In any case, l’Amiral’s carte has several “menus”, none of which appealed to us, so we ordered off the carte and were not displeased.
I started off with moules/coques remoulade (the special of the day) which had a generous addition of salad that was quite nice.  And then we waited, and waited and waited, sipping our Pouilly Fume and waiting.
For mains, Colette had salmon with terrific al dente vegetables and I had sole sauteed in butter with potatoes; both fine.
To close Colette had a soufflé with beurre salé caramel that both of us thought was the tops.
With the wine, no bottled water, incredibly crusty on the entire exterior and moist on the interior bread and two coffees off the pretentious coffee list made to look like a paint color chart, our bill was 99.90 E.
Q. So, we’re in Brittany and for dinner, what does one have to have?
A.Crepes of course, and Kouign Aman for breakfast.
Ty Merc’h Kramp in Plonevez-Porzay is perfect for somesuch.
Colette had a Nordic crepe (salmon, chives and lemon sauce); me a mixed crepe of my own concoction – fresh mushrooms, ham and cheese – hers better than mine which was drippy and needed something.
We both had green salads with some of the best lettuce of the year but with a subpar dressing.
Finally Colette had a crepe with beurre sale caramel which was superterrific.
Our bill, with a bottle of St Nicholas de Bourgueil, no bottled water, Brittany beer or cider nor coffee, was 36.20 E.
Luncheon Day 4 was at the Mutin Gourmand in Crozon. 
I had the 44 E menu which featured a langoustine-mushroom croustillant and large but tasteless lobster claw, one of the two fish of the day (caught by one of the owners’ closest friend/fishermen) – a turbot-, and strawberries with melon ice and whipped cream.
Collette instead went with the 22 E other “beautiful” fish of the day – a bar – as well as selections from the house’s huge cheese chariot (7.50 E) from M. Bordier (he of St.
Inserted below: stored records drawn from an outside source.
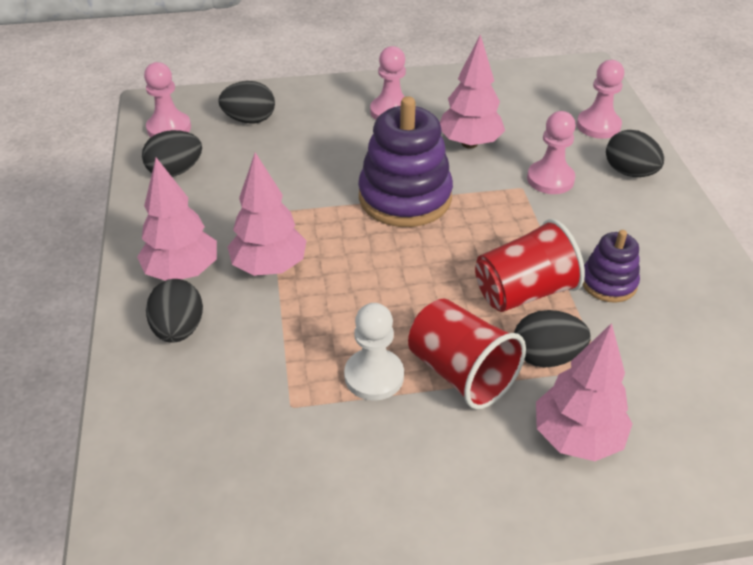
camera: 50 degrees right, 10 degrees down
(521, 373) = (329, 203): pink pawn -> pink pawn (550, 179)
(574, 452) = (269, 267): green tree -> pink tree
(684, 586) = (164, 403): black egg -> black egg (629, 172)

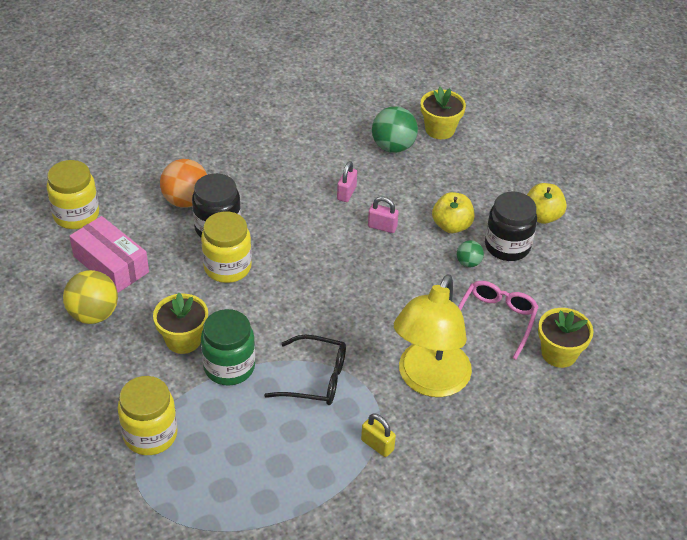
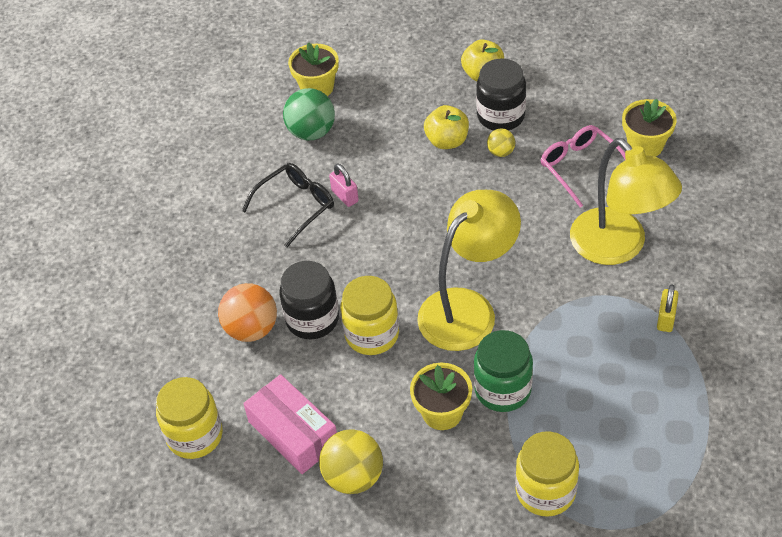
camera: 50 degrees left, 5 degrees up
(111, 264) = (293, 433): pink box -> pink box turned 60 degrees clockwise
(292, 312) = (468, 308): none -> yellow lamp
(316, 379) = (562, 328): black glasses -> black glasses (296, 206)
(377, 445) = (666, 319): yellow padlock -> yellow padlock turned 60 degrees counterclockwise
(382, 227) = (410, 191): pink padlock -> none
(468, 263) = (501, 152): green ball -> yellow ball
Malo butter fame).
With a bottle of Muscadet (that our host said was very popular in New York) and a fuller-bodied white for Colette’s cheese, no bottled water, 3 magnificent breads and two more pathetic coffees, our bill was 107.50 E.
That night we dined at a pizzeria, La Marina in Plonevez-Porzay.
Collette had a 4 Seasons pizza (peppers, artichokes, ham, mushrooms, cheese and tomato and I had a Napolitaine with too-strong, even for me, too-salty and too-in-your-face anchovies, tomato, olives, capers and cheese.
The bill after a bottle of Bardolino, no bottled water, coffee or dessert, was 35.80 E
Our final day we were headed back to the TGV in Rennes and stopped for lunch in Josselin at Du Chateau sited just across from the Chateau itself.
I had the menu terroir and started off with oysters.
Then for mains, Colette had sandre with a lemon, cider and butter sauce which had a dynamite ratatouille and wonderful strips of celeriac while I had an absolutely tasteless sautéed pintade with roast apple slices, spicy mashed potatoes, boiled tomatoes and a zucchini stuffed with caviar d’aubergines and - I swear - red pepper flakes that was really peppy.
Desserts were a warm Kouign Aman with ice cream for Colette and a delicious caramel beurre salé “gateau.”
With a bottle of the Emperatrice Eugenie Tursan wine, no bottled water, two coffees, passable bread and fine butter, our bill was 75.40 E.